START Data extract

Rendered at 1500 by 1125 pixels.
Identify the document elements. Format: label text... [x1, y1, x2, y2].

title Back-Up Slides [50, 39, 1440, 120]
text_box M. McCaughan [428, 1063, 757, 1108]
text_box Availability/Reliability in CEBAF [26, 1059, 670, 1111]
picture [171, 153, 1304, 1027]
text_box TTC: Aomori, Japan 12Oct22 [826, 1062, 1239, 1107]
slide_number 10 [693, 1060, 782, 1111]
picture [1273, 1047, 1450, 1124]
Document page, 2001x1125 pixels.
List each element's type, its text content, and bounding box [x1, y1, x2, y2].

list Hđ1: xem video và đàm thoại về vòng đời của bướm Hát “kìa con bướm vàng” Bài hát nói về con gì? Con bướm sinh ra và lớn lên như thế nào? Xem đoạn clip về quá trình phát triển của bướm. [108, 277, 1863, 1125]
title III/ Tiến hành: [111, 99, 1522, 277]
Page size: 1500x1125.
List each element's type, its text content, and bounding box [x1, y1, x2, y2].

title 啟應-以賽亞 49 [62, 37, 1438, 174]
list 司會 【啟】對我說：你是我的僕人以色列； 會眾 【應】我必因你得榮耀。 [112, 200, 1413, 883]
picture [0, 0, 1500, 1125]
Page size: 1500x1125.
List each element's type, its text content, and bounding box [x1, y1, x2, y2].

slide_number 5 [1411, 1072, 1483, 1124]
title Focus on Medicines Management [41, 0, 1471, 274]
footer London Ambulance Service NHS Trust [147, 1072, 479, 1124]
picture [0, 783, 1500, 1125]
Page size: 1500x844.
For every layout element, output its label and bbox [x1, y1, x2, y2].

END Data extract

(What you need to do):
For this task, please set down every entry exactly, with no line left out.

(Solved exercise):
Rendered at 1500 by 1125 pixels.
Identify the document elements. Format: label text... [x1, y1, x2, y2].

title Back-Up Slides [50, 39, 1440, 120]
text_box M. McCaughan [428, 1063, 757, 1108]
text_box Availability/Reliability in CEBAF [26, 1059, 670, 1111]
picture [171, 153, 1304, 1027]
text_box TTC: Aomori, Japan 12Oct22 [826, 1062, 1239, 1107]
slide_number 10 [693, 1060, 782, 1111]
picture [1273, 1047, 1450, 1124]
Document page, 2001x1125 pixels.
List each element's type, its text content, and bounding box [x1, y1, x2, y2].

list Hđ1: xem video và đàm thoại về vòng đời của bướm Hát “kìa con bướm vàng” Bài hát nói về con gì? Con bướm sinh ra và lớn lên như thế nào? Xem đoạn clip về quá trình phát triển của bướm. [108, 277, 1863, 1125]
title III/ Tiến hành: [111, 99, 1522, 277]
Page size: 1500x1125.
List each element's type, its text content, and bounding box [x1, y1, x2, y2].

title 啟應-以賽亞 49 [62, 37, 1438, 174]
list 司會 【啟】對我說：你是我的僕人以色列； 會眾 【應】我必因你得榮耀。 [112, 200, 1413, 883]
picture [0, 0, 1500, 1125]
Page size: 1500x1125.
List each element's type, its text content, and bounding box [x1, y1, x2, y2].

slide_number 5 [1411, 1072, 1483, 1124]
title Focus on Medicines Management [41, 0, 1471, 274]
footer London Ambulance Service NHS Trust [147, 1072, 479, 1124]
picture [0, 783, 1500, 1125]
Page size: 1500x844.
For every layout element, output its label and bbox [x1, y1, x2, y2].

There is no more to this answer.